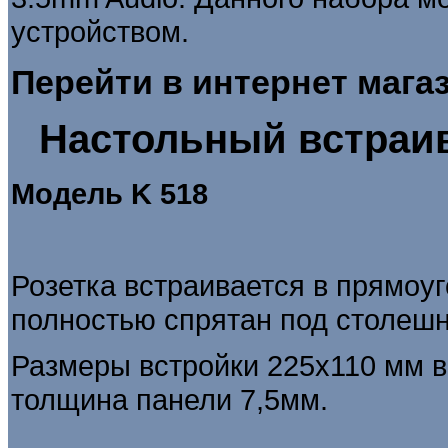
устройством.
Перейти в интернет мага
Настольный встраи
Модель
K 518
Розетка встраивается в прямоуг
полностью спрятан под столеш
Размеры встройки 225х110 мм 
толщина панели 7,5мм.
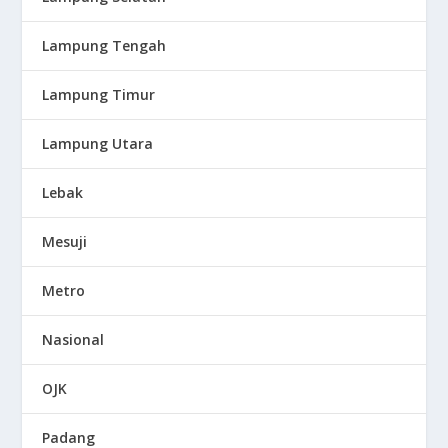
Lampung Tengah
Lampung Timur
Lampung Utara
Lebak
Mesuji
Metro
Nasional
OJK
Padang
****
* **Your task**
How many lines in the entries above contain the word "Lampung"? Reply with the number only.

* **Solution for this problem**
3